* _The input_:
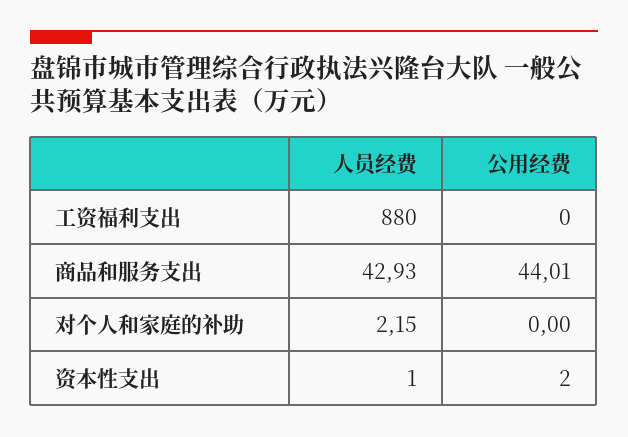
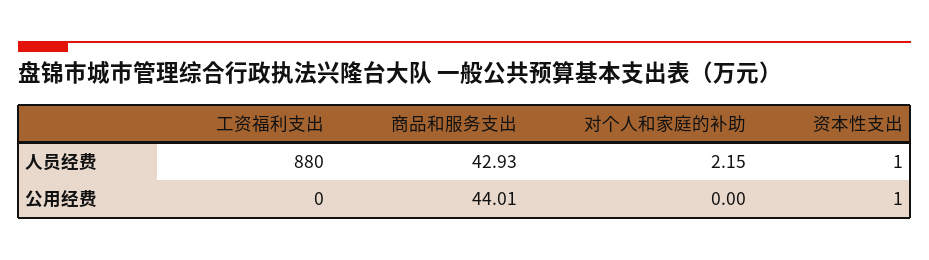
公用经费, 资本性支出: 2 -> 1

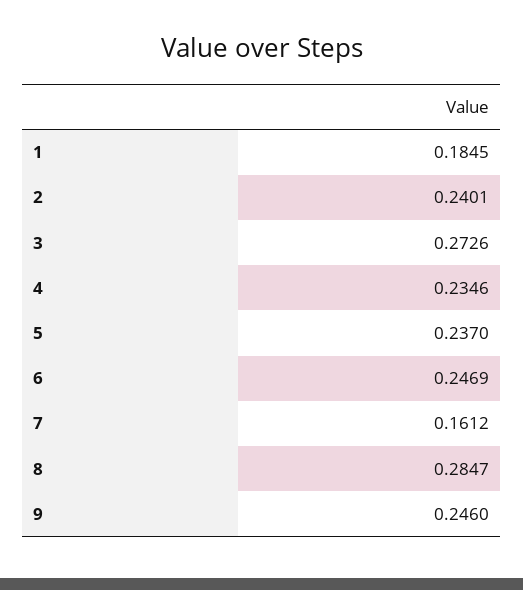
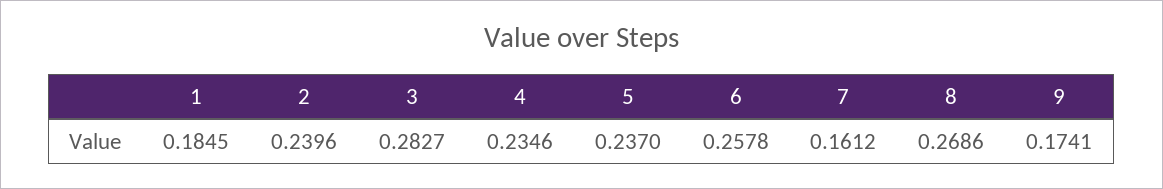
2: 0.2401 -> 0.2396
3: 0.2726 -> 0.2827
6: 0.2469 -> 0.2578
8: 0.2847 -> 0.2686
9: 0.246 -> 0.1741

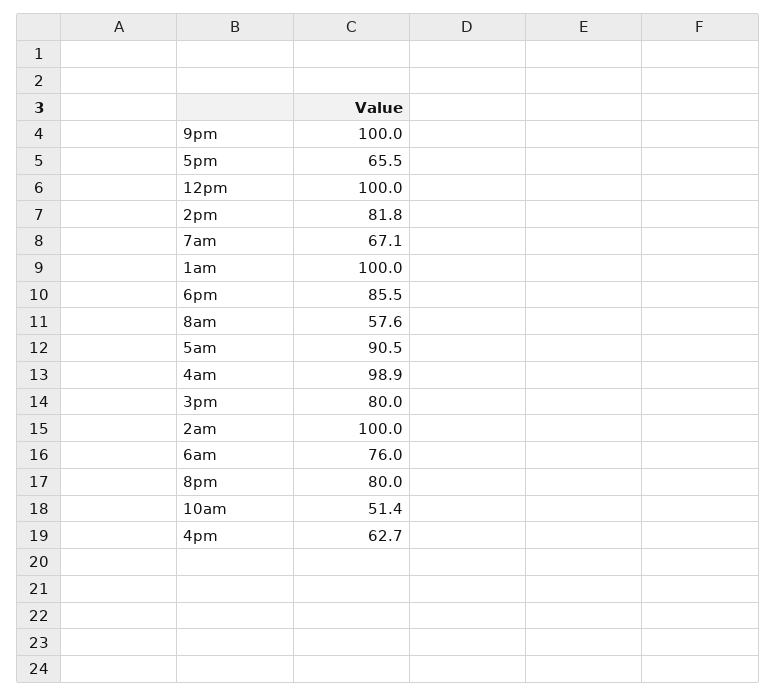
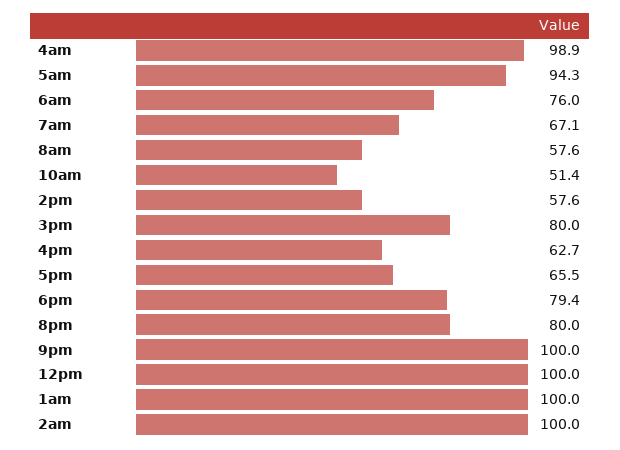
2pm: 81.8 -> 57.6
6pm: 85.5 -> 79.4
5am: 90.5 -> 94.3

* _Work request_:
Would you give again, exactly as written, the lines from the one containing "6: 0.2469 -> 0.2578" through the end of the records, with no pictures and no other lines?

* _Solution to the problem_:
6: 0.2469 -> 0.2578
8: 0.2847 -> 0.2686
9: 0.246 -> 0.1741

2pm: 81.8 -> 57.6
6pm: 85.5 -> 79.4
5am: 90.5 -> 94.3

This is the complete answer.